Sylvan Lake’s Caroline Vandriel recently spent some time spreading her passion for reading and libraries in Uganda, Africa.
Vandriel was part of a small group of about 20 Canadians who travelled to Uganda with T.O.U.C.H. Ministries. There the group worked on updating the school and providing health care to a small community in the eastern part of the country.
Vandriel spent her time preparing the library to be open when the next semester of school started up again.
“The library was built and there were shelves already… so we were cataloguing the books and putting everything in order,” Vandriel said.
She added the shelves that were built were a little rickety, and swayed with a light touch without any books stacked on them.
Vandriel said she worked with a few others to set up the library and to train the teachers at the school how to run it.
While cataloguing, they worked in a small room with tables full of books that needed to be prepared for the library.
“The kids were fascinated… They would stand outside and watch us through the window,” said Vandriel.
Many of the books in the library are for the classrooms. Vandriel said the teacher preferred having the textbooks come from the library when needed.
Though she didn’t think most kids would be interested in reading textbooks, she said she was shocked by how much they wanted to read.
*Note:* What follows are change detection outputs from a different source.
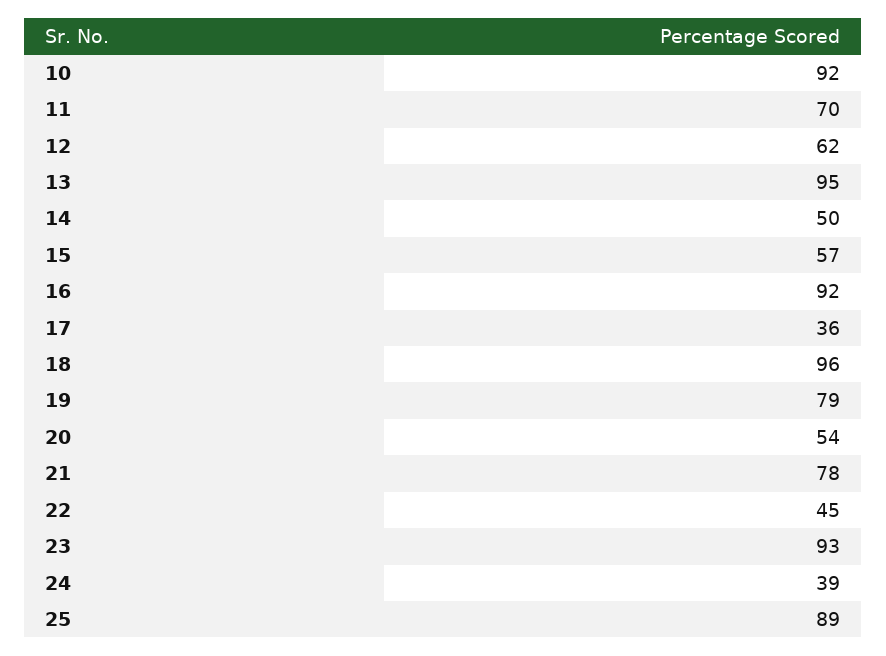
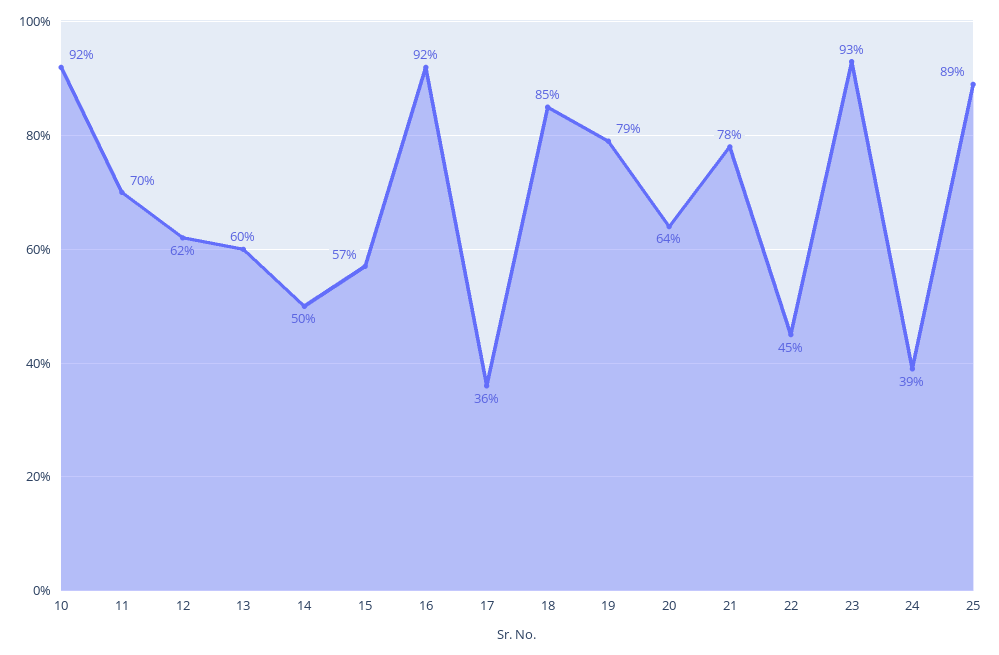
  {
    "10": 92,
    "11": 70,
    "12": 62,
-   "13": 95,
+   "13": 60,
    "14": 50,
    "15": 57,
    "16": 92,
    "17": 36,
-   "18": 96,
+   "18": 85,
    "19": 79,
-   "20": 54,
+   "20": 64,
    "21": 78,
    "22": 45,
    "23": 93,
    "24": 39,
    "25": 89
  }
“I saw kids just pick up a random book from a basket and sit down to read. These are books that I never expected any kid to want to read just because.”
Vandriel said the want and love of reading in the small community of Ogooma, Uganda was surprising.
While she was there, Vandriel held two read-a-longs for the school and community. The results blew her away.
Each session had more kids present than she ever expected. The largest had around 400 kids listening to her read a story.
“It was in a classroom about the size of our program room, and it was jam-packed. There were kids sitting in each other’s laps and anywhere there was remotely any space,” she said.
The trip to Uganda opened her eyes to how good life is at home.
One of her favourite parts of the trip was having a hot shower with steady water pressure. She said it showed her how much is taken for granted.
“I used to think our library here was small, but now it feels gigantic.”
Her trip ended before the library was fully completed. However, she said specific instructions were given to the teachers who are now running the library at the school, as well as her contact information if they run into any problems.
She hopes to return to the school in the future to see how the library has progressed.
T.O.U.C.H. Ministries is run out of the Alliance Church, and anyone interested in supporting the Ogooma, Uganada Children’s Home can make donations through the Sylvan Lake Alliance Church.